Will you output all of the data below exactly, omitting the images?

^^^^

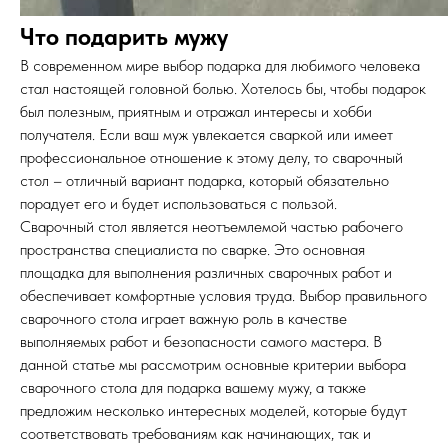
Что подарить мужу
В современном мире выбор подарка для любимого человека
стал настоящей головной болью. Хотелось бы, чтобы подарок
был полезным, приятным и отражал интересы и хобби
получателя. Если ваш муж увлекается сваркой или имеет
профессиональное отношение к этому делу, то сварочный
стол – отличный вариант подарка, который обязательно
порадует его и будет использоваться с пользой.
Сварочный стол является неотъемлемой частью рабочего
пространства специалиста по сварке. Это основная
площадка для выполнения различных сварочных работ и
обеспечивает комфортные условия труда. Выбор правильного
сварочного стола играет важную роль в качестве
выполняемых работ и безопасности самого мастера. В
данной статье мы рассмотрим основные критерии выбора
сварочного стола для подарка вашему мужу, а также
предложим несколько интересных моделей, которые будут
соответствовать требованиям как начинающих, так и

^^^^

#### [Task answer]
Что подарить мужу
В современном мире выбор подарка для любимого человека
стал настоящей головной болью. Хотелось бы, чтобы подарок
был полезным, приятным и отражал интересы и хобби
получателя. Если ваш муж увлекается сваркой или имеет
профессиональное отношение к этому делу, то сварочный
стол – отличный вариант подарка, который обязательно
порадует его и будет использоваться с пользой.
Сварочный стол является неотъемлемой частью рабочего
пространства специалиста по сварке. Это основная
площадка для выполнения различных сварочных работ и
обеспечивает комфортные условия труда. Выбор правильного
сварочного стола играет важную роль в качестве
выполняемых работ и безопасности самого мастера. В
данной статье мы рассмотрим основные критерии выбора
сварочного стола для подарка вашему мужу, а также
предложим несколько интересных моделей, которые будут
соответствовать требованиям как начинающих, так и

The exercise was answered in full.